- [Problems to solve]
• a. From the excerpt on drilling technology for mining, list every proper name of a company or a place.
• b. Reproduce the lines of the records verbatim, starting at the line containing "Contained here are" and ending at the line containing "-0.010960, -0.126338, 0.261015]]", both included, without the pictures.

- [Excerpt provided]
It meant miners would no longer need to wait months for samples to be analysed before they could make decisions, he said.
When this technology was combined with an autonomous RC rig being developed by Wallis, the mining industry would have greater capacity for remotely monitoring and directing drilling operations, according to Dr Hopper.
“The products that we’re developing, we believe, could increase drilling efficiency rates somewhere between 30 per cent and 50 per cent,” he said.
“That is obviously of interest because the miners can do everything faster and cheaper, but also because of the ability to get real-time information while drilling.
“In the past, a drilling rig would need four people to drill, plus a geologist.
“Between the technology we’re providing for use during the drilling process, and the automated rig by Wallis, the drilling can be done from an operations base in Perth, rather than onsite.”
Dr Hopper said the new funding would enable Qteq to develop its research on a larger scale.
“Australian companies are generally very innovative, you have a lot of great startups that do well, but getting to that next step is the hard part,” he said.
“So grants like this really help to allow companies like ours to take on the bigger stuff.”
Despite other research being carried out in Australia to transfer oil and gas technology to the mining arena, Dr Hopper said Qteq’s connection to industry provided an important advantage.
“I was an academic early in my career, but I moved into industry really quickly,” he said.
“With industry you can just get things done quicker.”
Dr Hopper said Qteq’s technology would be a cost shift for miners – the initial investment would be higher, but remote operations would decrease the monetary and lifestyle cost of fly-in, fly-out workers.
Once development was complete, he said, the joint venture would be able to commercialise the technology.
This would require significant additional investment from industry partners in order to achieve a global rollout.
But perhaps the greatest challenge would be industry uptake, Dr Hopper said, as the mining sector often found it challenging to adopt high-tech tools that could result in a substantial operational shift.
However, he is confident that the industry is prepared and willing to adopt the tools that Qteq can provide.
“A lot of our clients have already told us they want these tools, they see them as the future,” Dr Hopper said.
“So we are pretty optimistic that this new technology will be taken up pretty quickly, in which case it will be a significant change.”

- [Provided records]
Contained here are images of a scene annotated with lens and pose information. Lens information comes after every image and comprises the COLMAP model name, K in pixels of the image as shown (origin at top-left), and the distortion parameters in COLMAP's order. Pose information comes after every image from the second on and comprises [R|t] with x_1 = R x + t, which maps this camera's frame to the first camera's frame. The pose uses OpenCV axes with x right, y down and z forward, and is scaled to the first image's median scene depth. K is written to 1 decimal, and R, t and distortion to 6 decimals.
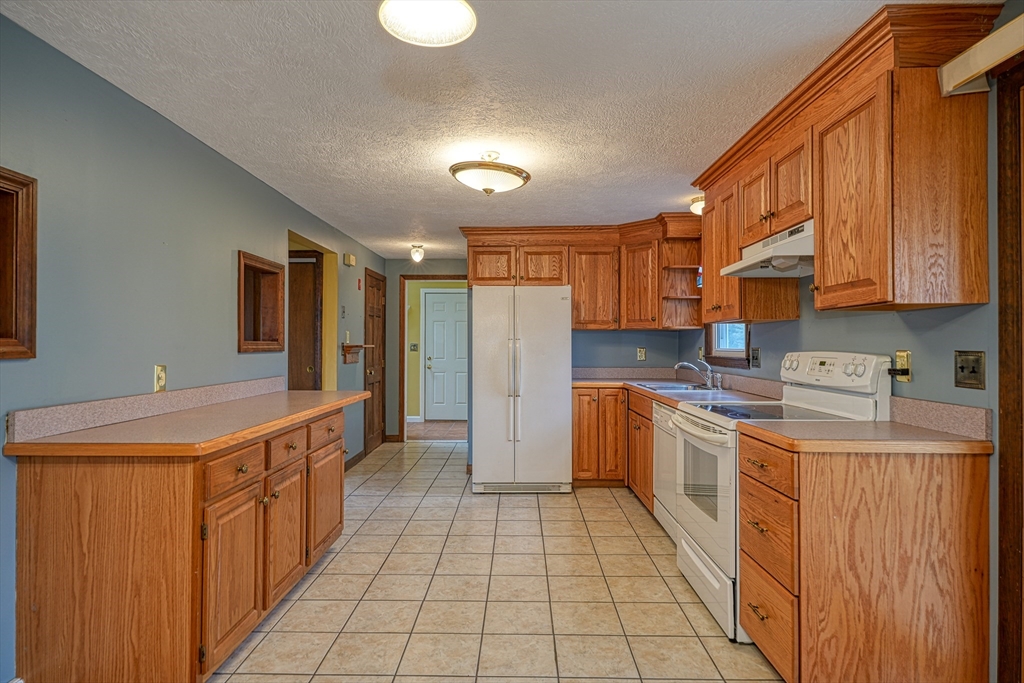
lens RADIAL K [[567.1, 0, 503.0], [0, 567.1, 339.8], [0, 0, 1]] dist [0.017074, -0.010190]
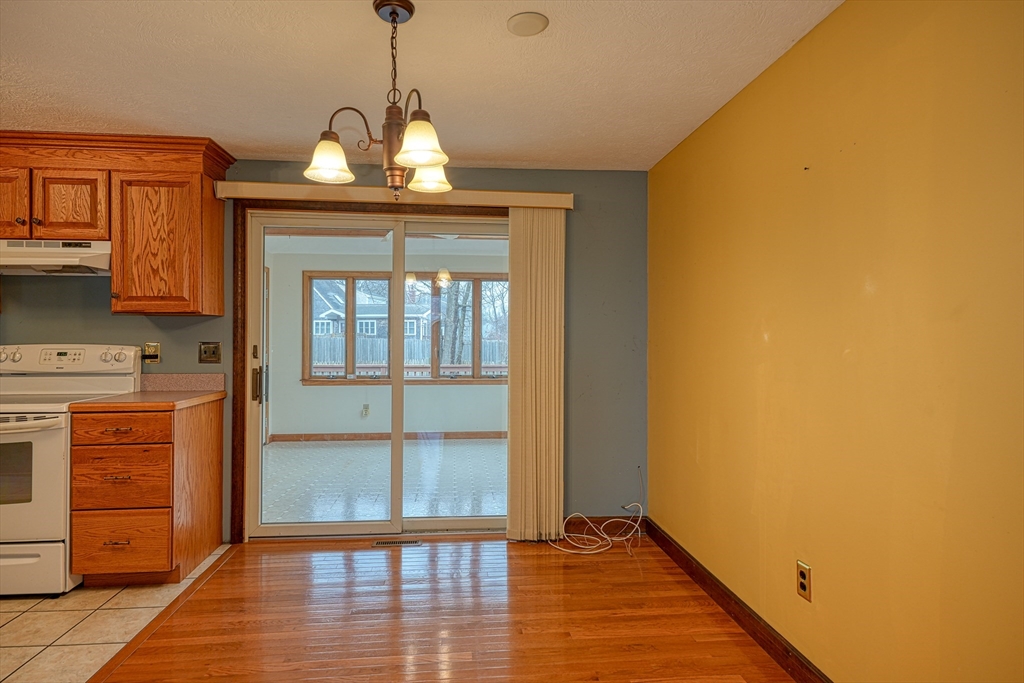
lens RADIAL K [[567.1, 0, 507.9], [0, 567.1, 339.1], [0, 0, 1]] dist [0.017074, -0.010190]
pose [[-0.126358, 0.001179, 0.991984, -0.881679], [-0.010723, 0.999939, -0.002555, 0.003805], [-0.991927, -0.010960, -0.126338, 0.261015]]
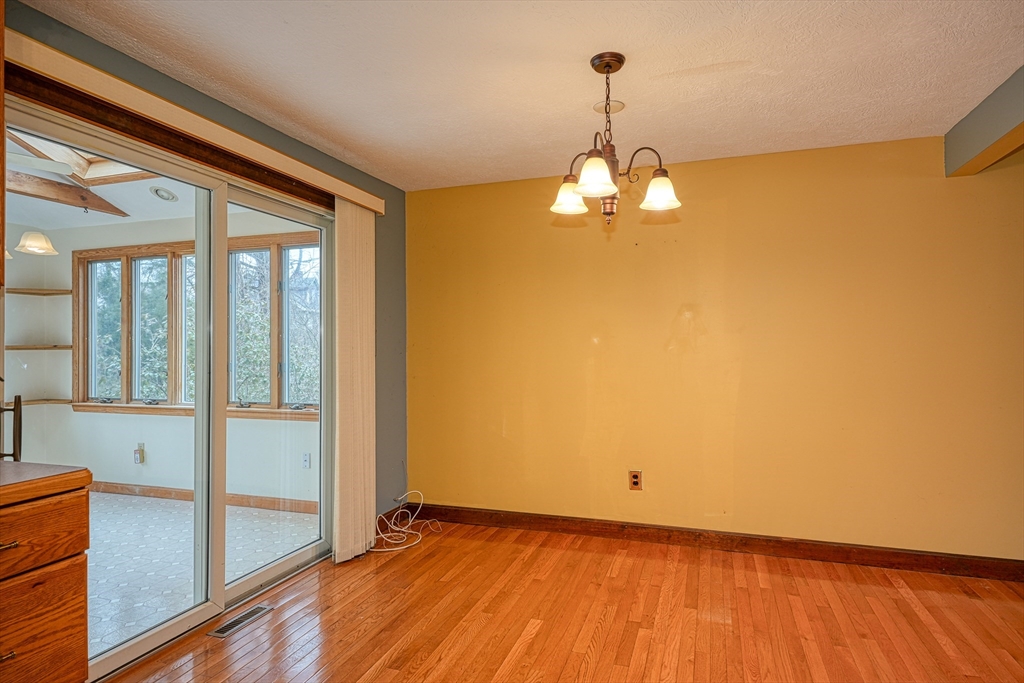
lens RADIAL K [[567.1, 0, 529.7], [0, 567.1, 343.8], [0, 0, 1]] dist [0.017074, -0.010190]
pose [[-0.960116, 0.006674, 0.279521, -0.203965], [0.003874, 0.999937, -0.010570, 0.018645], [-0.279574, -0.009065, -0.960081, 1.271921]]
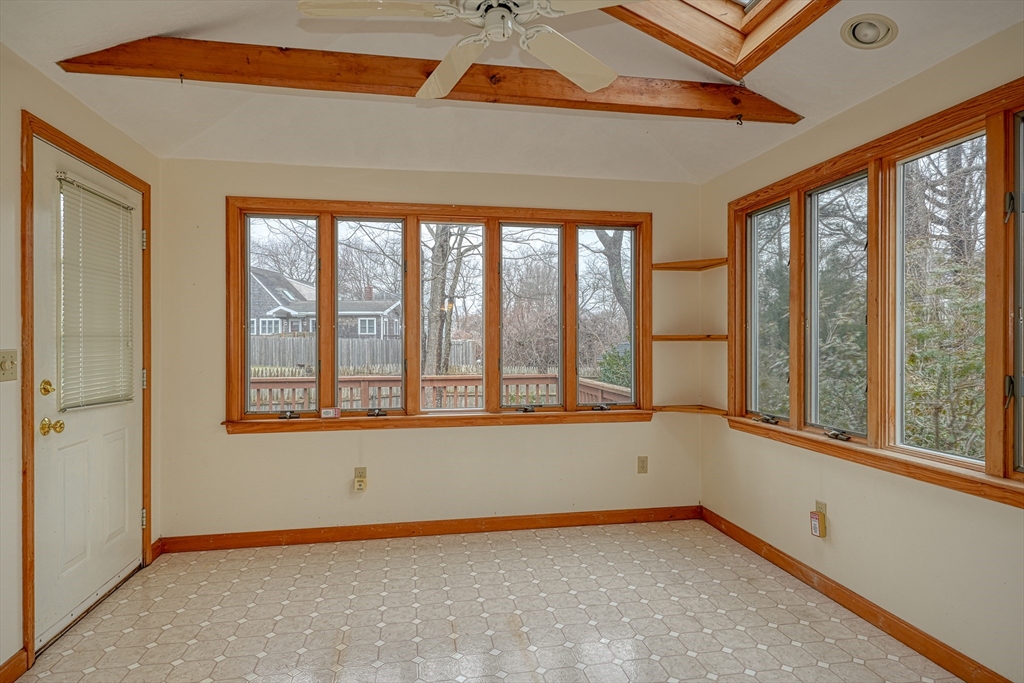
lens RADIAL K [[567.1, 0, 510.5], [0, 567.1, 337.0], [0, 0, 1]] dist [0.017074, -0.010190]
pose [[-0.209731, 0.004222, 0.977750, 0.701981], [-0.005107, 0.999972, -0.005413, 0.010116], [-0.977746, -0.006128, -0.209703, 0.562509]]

...

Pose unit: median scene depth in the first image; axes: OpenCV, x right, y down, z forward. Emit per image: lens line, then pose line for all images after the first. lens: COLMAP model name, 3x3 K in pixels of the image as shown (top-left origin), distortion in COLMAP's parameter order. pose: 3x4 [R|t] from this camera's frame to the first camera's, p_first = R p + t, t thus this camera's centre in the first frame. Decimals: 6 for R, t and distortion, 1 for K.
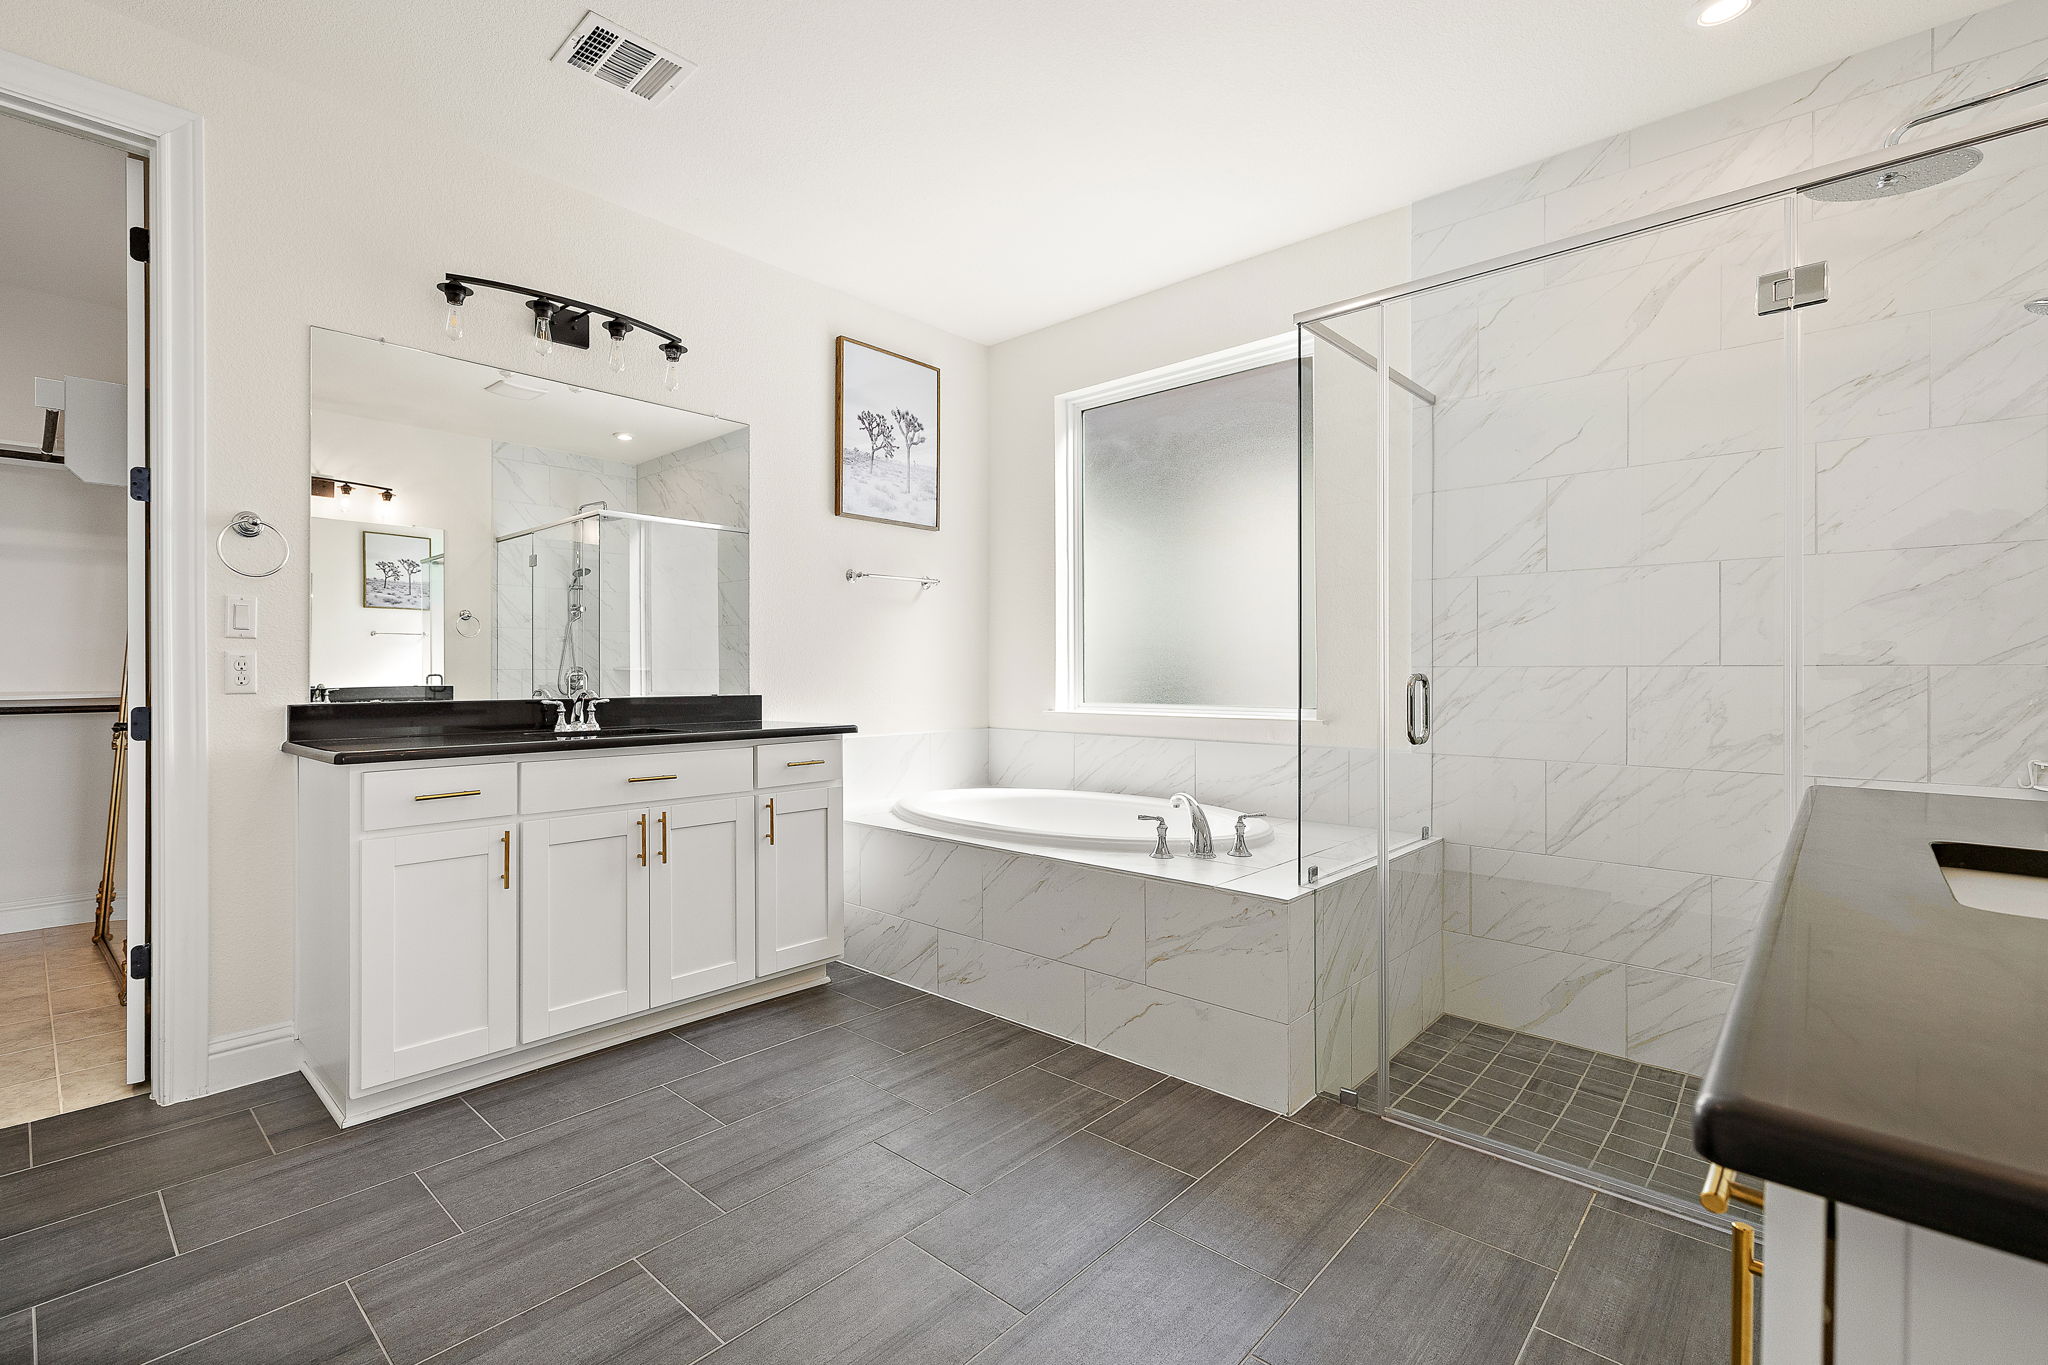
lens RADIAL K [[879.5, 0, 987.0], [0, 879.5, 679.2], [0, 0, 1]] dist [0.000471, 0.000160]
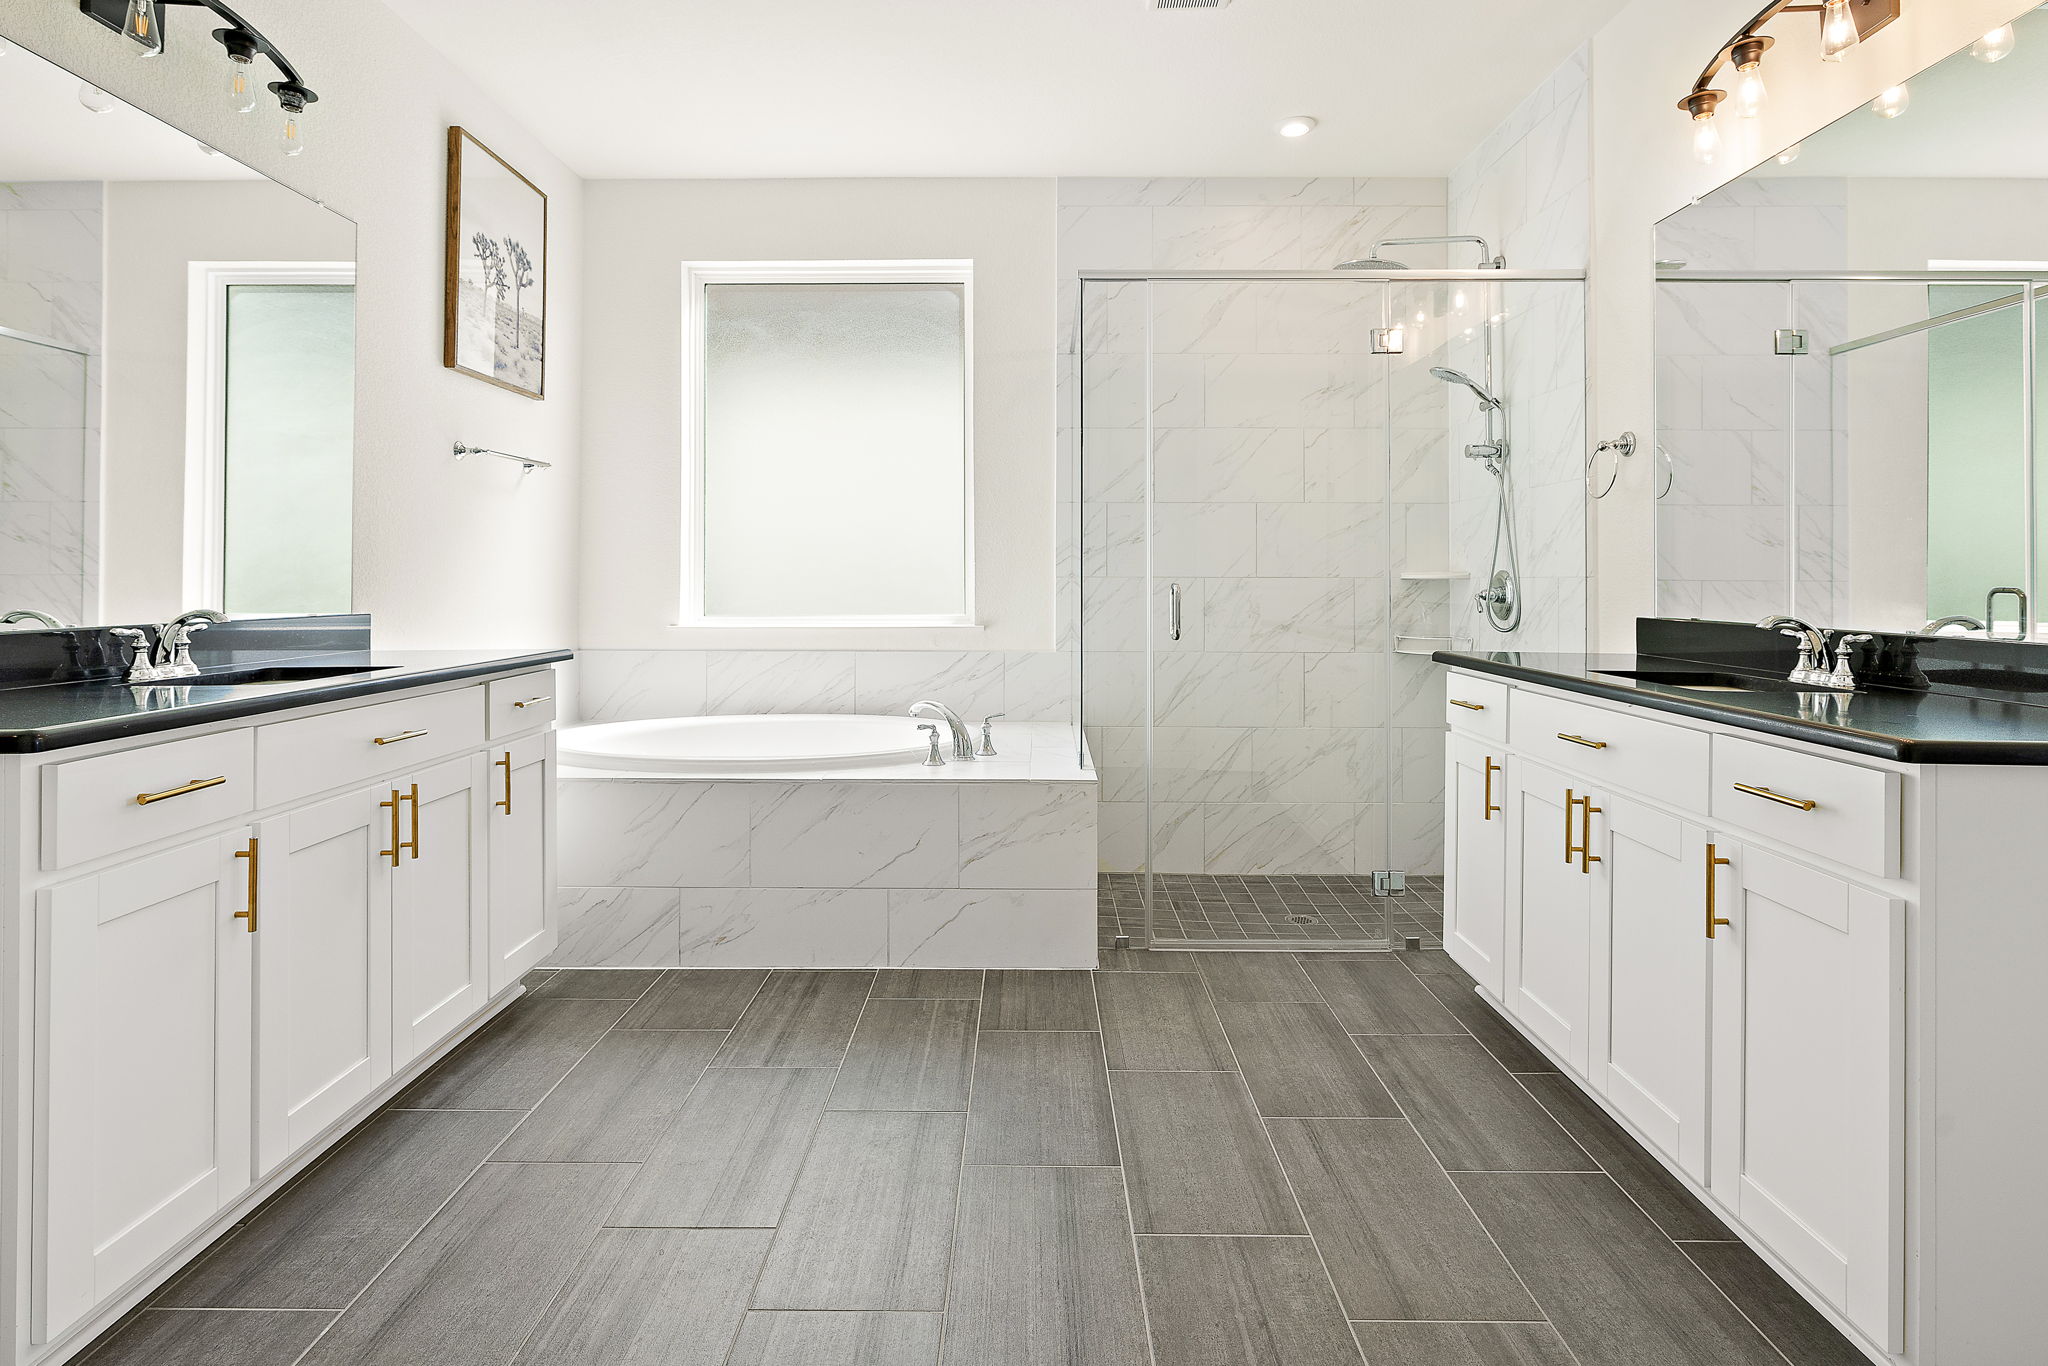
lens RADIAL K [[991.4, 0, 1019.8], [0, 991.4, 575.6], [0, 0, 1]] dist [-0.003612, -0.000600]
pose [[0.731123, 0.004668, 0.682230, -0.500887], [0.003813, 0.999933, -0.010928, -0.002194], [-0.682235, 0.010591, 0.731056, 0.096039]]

- [Solution set]
• a. Qteq, Wallis, Perth, Australia

• b.
Contained here are images of a scene annotated with lens and pose information. Lens information comes after every image and comprises the COLMAP model name, K in pixels of the image as shown (origin at top-left), and the distortion parameters in COLMAP's order. Pose information comes after every image from the second on and comprises [R|t] with x_1 = R x + t, which maps this camera's frame to the first camera's frame. The pose uses OpenCV axes with x right, y down and z forward, and is scaled to the first image's median scene depth. K is written to 1 decimal, and R, t and distortion to 6 decimals.
lens RADIAL K [[567.1, 0, 503.0], [0, 567.1, 339.8], [0, 0, 1]] dist [0.017074, -0.010190]
lens RADIAL K [[567.1, 0, 507.9], [0, 567.1, 339.1], [0, 0, 1]] dist [0.017074, -0.010190]
pose [[-0.126358, 0.001179, 0.991984, -0.881679], [-0.010723, 0.999939, -0.002555, 0.003805], [-0.991927, -0.010960, -0.126338, 0.261015]]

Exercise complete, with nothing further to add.